Source text
┄┄┄┄┄┄┄┄┄┄┄┄┄┄┄┄┄┄┄┄

Saturday 26 October 2013

Radio Straka - Second Transmission

The second transmission of Radio Straka started at 9am in the UK and is as before an eclectic mix of information and music.

This time the underlying theme is of workers rights and unions, but as before the theme weaves it's way through other related subjects.

@RadioStraka is on hand of course to add some extra detail, and I think any listen to the transmission should also include a read of the tweets that were happening at the same time. The first picture shown here was tweeted at around 25 minutes in and is entitled "An Idyll"

One thing that cropped up early on was alluded to after the first broadcast which said the second broadcast would be in 9 hours 19 minutes. One of the first things said in the second transmission was "This broadcast should be occurring 19 days and 19 hours after the last one" so 19 seems to be a significant number.

┄┄┄┄┄┄┄┄┄┄┄┄┄┄┄┄┄┄┄┄

Data for review
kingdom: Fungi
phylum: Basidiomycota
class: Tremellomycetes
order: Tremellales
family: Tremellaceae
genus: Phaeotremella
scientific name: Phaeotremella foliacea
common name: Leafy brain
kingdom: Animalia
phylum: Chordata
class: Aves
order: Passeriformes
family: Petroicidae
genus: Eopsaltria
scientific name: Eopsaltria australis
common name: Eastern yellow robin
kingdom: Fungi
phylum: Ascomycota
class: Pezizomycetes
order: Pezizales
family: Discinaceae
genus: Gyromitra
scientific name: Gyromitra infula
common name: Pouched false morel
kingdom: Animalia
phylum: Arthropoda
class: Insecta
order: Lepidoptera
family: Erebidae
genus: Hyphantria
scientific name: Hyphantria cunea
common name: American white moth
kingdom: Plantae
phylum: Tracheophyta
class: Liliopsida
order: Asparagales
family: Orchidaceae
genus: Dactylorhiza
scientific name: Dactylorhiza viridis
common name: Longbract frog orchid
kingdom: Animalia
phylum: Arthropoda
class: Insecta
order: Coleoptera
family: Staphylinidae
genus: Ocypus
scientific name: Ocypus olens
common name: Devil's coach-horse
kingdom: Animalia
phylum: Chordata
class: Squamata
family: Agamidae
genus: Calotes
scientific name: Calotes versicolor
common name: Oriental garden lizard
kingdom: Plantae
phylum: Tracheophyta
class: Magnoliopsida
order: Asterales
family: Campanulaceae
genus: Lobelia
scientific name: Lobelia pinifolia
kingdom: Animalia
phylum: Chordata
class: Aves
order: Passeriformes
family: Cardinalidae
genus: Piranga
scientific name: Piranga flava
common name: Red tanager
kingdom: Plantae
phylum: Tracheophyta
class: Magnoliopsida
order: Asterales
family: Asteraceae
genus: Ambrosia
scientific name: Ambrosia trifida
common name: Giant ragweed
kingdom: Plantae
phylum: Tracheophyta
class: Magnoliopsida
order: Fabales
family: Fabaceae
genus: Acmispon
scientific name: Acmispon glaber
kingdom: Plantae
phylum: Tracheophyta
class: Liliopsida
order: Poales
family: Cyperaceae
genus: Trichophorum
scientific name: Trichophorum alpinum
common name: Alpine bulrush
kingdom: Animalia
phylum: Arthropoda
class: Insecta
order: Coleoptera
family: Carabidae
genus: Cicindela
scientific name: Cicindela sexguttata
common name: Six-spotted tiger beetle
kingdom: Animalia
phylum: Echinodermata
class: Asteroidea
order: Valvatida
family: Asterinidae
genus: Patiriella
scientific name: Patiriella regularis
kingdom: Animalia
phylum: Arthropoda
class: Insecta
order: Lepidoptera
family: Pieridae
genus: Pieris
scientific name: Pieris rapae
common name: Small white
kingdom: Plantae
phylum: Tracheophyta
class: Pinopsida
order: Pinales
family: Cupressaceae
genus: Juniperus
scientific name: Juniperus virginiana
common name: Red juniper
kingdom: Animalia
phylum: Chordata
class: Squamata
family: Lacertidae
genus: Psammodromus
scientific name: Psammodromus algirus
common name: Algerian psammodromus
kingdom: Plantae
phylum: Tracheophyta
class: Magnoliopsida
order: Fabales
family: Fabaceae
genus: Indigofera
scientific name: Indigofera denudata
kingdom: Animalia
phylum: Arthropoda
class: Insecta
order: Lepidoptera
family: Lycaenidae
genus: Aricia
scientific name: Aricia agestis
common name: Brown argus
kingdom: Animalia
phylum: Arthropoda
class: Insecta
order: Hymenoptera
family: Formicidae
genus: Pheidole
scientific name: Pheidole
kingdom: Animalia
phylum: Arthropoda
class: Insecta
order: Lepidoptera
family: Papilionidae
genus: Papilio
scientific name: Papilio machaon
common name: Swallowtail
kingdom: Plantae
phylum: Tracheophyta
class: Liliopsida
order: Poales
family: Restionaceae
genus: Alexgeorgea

┄┄┄┄┄┄┄┄┄┄┄┄┄┄┄┄┄┄┄┄

Task list
(A) Reproduce the part of the Radio Straka post starting at "The second transmission of" and ending at "a significant number.".
(B) List every span of time (a number of minutes, hours or days) that the Radio Straka post mentions.
(C) Write the next part of the Radio Straka post, picking up after its last sentence.

Answers
(A)
The second transmission of Radio Straka started at 9am in the UK and is as before an eclectic mix of information and music.

This time the underlying theme is of workers rights and unions, but as before the theme weaves it's way through other related subjects.

@RadioStraka is on hand of course to add some extra detail, and I think any listen to the transmission should also include a read of the tweets that were happening at the same time. The first picture shown here was tweeted at around 25 minutes in and is entitled "An Idyll"

One thing that cropped up early on was alluded to after the first broadcast which said the second broadcast would be in 9 hours 19 minutes. One of the first things said in the second transmission was "This broadcast should be occurring 19 days and 19 hours after the last one" so 19 seems to be a significant number.

(B)
- 25 minutes
- 9 hours 19 minutes
- 19 days and 19 hours

(C)
We also asked @RadioStraka about the eclectic music tastes and this is the reply we got back.

I am not sure if this means the answer to the songs will be on this page or whether this is another wider mystery, but I can't wait to find out.

We will get a transcript up as soon as we can, if you can help with this please get in touch, but in the meantime have a listen to the broadcast on RadioStraka.com or on NTSLive.com/radio-straka

If you need something else to convince you to listen to the broadcast then how about this picture.

The next transmission is scheduled for the 27th of October (Tomorrow) at 2pm and we are assuming that is GMT as the other broadcasts have been UK time.

Now follows a Transcript of Transmission 2 - 26/10/2013

While this is a useful resource the original transmission should be listened to for the intonation and cadence of the spoken word, plus some of the music is quite funky !




(Birds sounds and waves)

Music: “Doina and Hora” by Jacob Hohlman, Kandel’s Orchestra

Ah, welcome, welcome again to Radio Strake. Thank you for listening so far. I thank you for listening again. 

Now bearing in mind the topic of todays show, this broadcast should probably be occurring 19 days and 19 hours after the last one. This show is about deeds, about a labor movement and the struggle.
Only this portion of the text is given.